And not just imagine. Build a mockup of the house from the blueprints (there are lots of free software apps for this and place all the stuff you have and want in their place. Try to see if it all fits and makes sense. You can then think of doing some renovations if needed, which furniture to buy and so on.

Whilst searching, we had a look at a lot of houses for sale. It made a huge difference if the house was inhabited right now or if it was empty. It’s very difficult to imagine you living in an empty house, the size of the furniture is hard to grasp.

Helping your imagination

If you are somewhat like me, there’s a limit to how much your imagination can help you. That’s why smart engineers have developed 3D design software 🙂

I used “Sweet Home 3D” which is free and has all the features I wanted. I asked for the blueprints of the house. Sadly, and shockingly, the blueprints were lost in a fire years ago, and all they had was a picture of the blueprints that helped me nearly nothing. So I borrowed a laser measurement tool and measured each room, from wall to wall to ceiling, with all the angles and doors and windows and whatnot, and created my own blueprint. It sounds like a lot of work, but it isn’t a large apartment, and thinking of each room as independent of the other rooms helps a lot.

With the measures at hand, I opened the software and began drawing the walls. In nearly no time, I had a pretty good blueprint of the apartment.

A view of the drawings of the house I created

Now my imagination had backup and was able to start working.

I took measurements of the essentials: bed, tables, chairs and such, and put them in the house to see how they would look. I could “walk” in the apartment and have a feeling of how the space will feel like. I could move walls, furniture, paint the walls and have an immediate feeling of how it would look like.

A 3D view of the living room

I strongly recommend you invest some hours to do this.

The Renovation

I had some must-have things in mind when we started the renovation. I needed water and gas on the balcony. Water for the plants and gas for the grill.

We also needed to take down a small wall to make room for the closet.

Apart from that, we just went with the flow. Really bad idea…

There are some outlets that are missing (and now are my personal project) and we asked to remake the windows at the end of the renovation, so that took extra time and they had to repaint the wall, which cost extra, in vain.

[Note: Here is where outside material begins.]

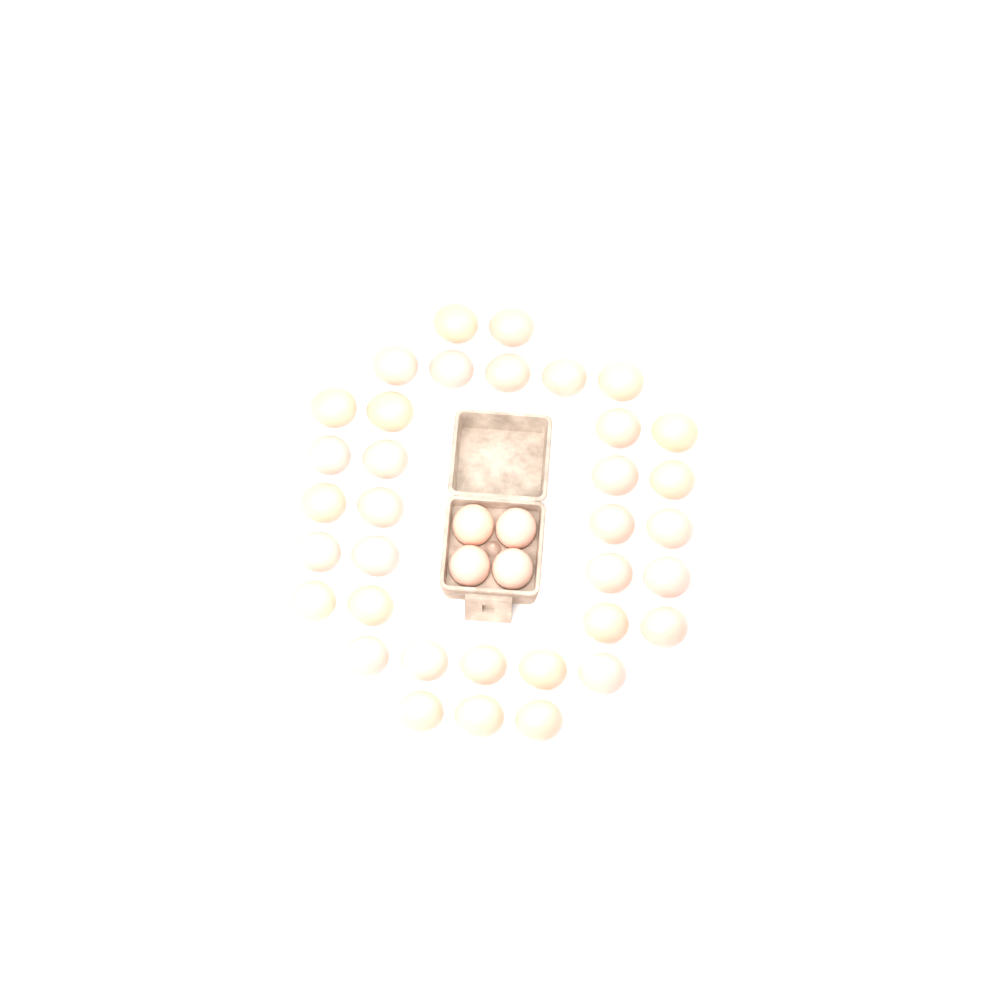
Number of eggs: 39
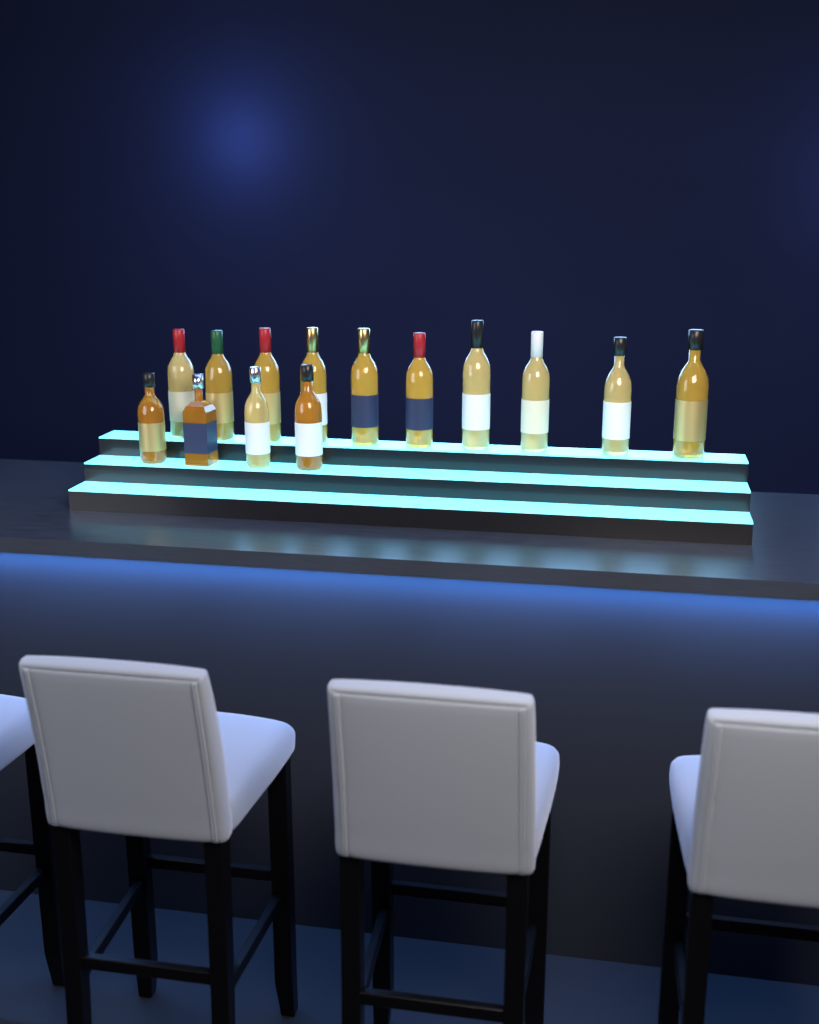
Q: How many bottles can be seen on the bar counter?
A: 14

We had no clue what lighting fixture we wanted, so we just avoided them and I installed them afterwards.

If there’s a lesson to be learned from this, it is to really imagine yourself living there. Where are your stuff, where do the plugs need to be? Where will you sit and what do you need beside you?

But, at the end, don’t think you’ll manage to get it perfect and leave some budget for all the stuff you’ll remember after the renovation.

Talking about budget, we had a kind-of-a budget, we didn’t follow it thoroughly but we didn’t go past it by a lot. I don’t believe you can get a perfect budget and follow it thoroughly and I do believe there are a lot of unknowns and badgers get overflown. 

The only error we made that was a real bummer were the windows. If we had thought about replacing them at the beginning there wouldn’t have been an extra cost for the extra painting. 

Remember – there are things that if you don’t do at the first renovation, you’ll probably never do them.